- [Task]
Search the entries below for the string "омлет" and copy the lines that hold it.

- [Given information]
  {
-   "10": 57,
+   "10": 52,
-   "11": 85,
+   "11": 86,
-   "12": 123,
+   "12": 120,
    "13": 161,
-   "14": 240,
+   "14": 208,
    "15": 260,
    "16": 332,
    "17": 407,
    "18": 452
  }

==

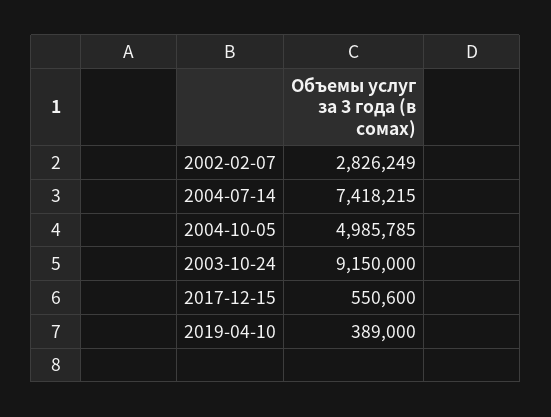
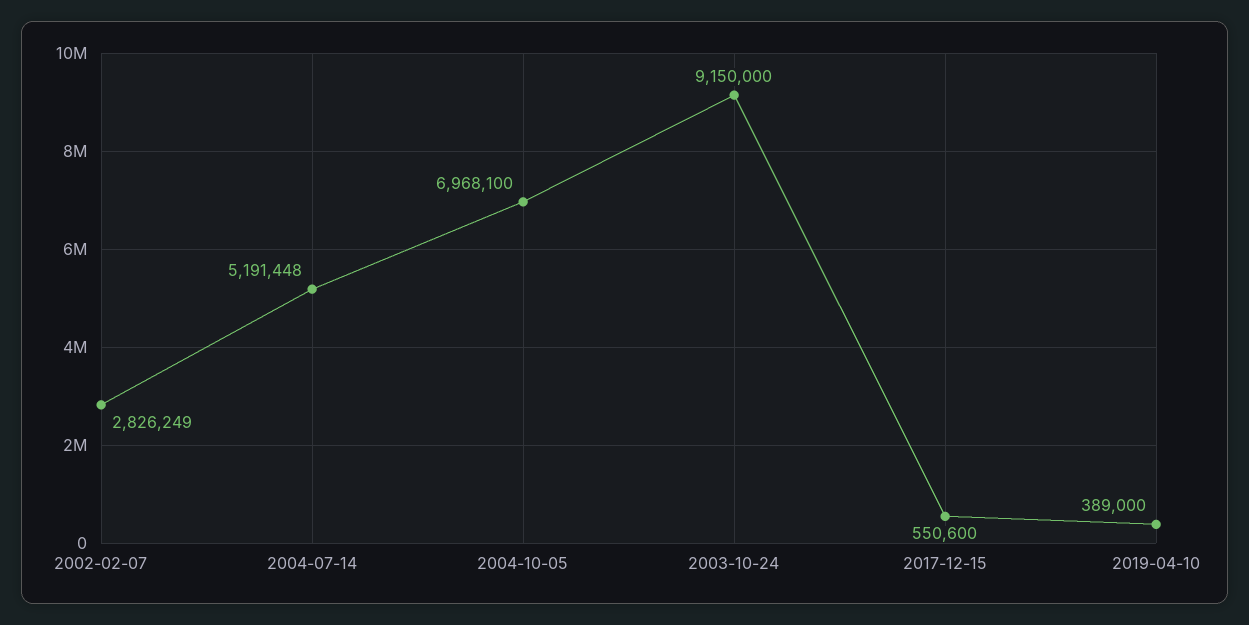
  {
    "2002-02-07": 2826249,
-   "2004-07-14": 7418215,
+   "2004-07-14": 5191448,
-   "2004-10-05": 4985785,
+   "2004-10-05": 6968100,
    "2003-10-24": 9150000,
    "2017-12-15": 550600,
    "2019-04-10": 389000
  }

---

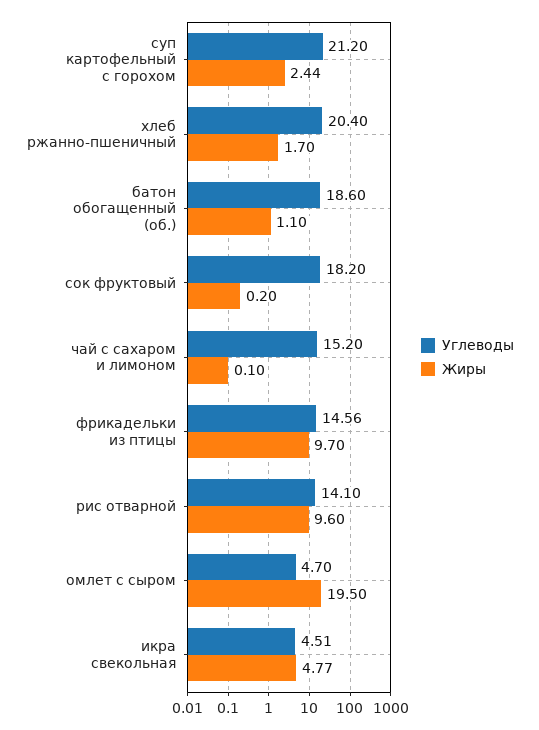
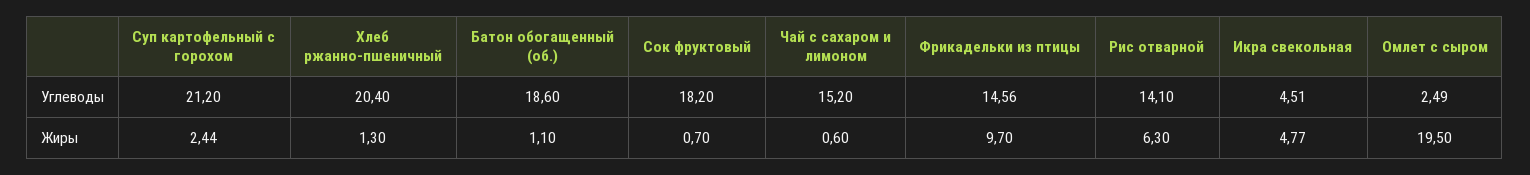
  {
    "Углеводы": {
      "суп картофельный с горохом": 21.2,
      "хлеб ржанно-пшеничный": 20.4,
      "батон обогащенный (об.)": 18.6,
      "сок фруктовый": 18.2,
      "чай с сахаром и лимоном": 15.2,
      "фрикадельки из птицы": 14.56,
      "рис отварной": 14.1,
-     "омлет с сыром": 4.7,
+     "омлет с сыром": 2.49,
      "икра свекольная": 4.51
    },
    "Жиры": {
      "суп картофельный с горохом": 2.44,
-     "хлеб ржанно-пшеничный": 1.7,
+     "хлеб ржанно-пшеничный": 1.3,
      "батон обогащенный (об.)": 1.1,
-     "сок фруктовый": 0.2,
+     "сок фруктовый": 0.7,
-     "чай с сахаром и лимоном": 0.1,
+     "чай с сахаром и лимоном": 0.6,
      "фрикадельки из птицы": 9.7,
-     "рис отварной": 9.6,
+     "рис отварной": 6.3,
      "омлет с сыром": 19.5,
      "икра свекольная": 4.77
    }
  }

- [Your response]
-     "омлет с сыром": 4.7,
+     "омлет с сыром": 2.49,
      "омлет с сыром": 19.5,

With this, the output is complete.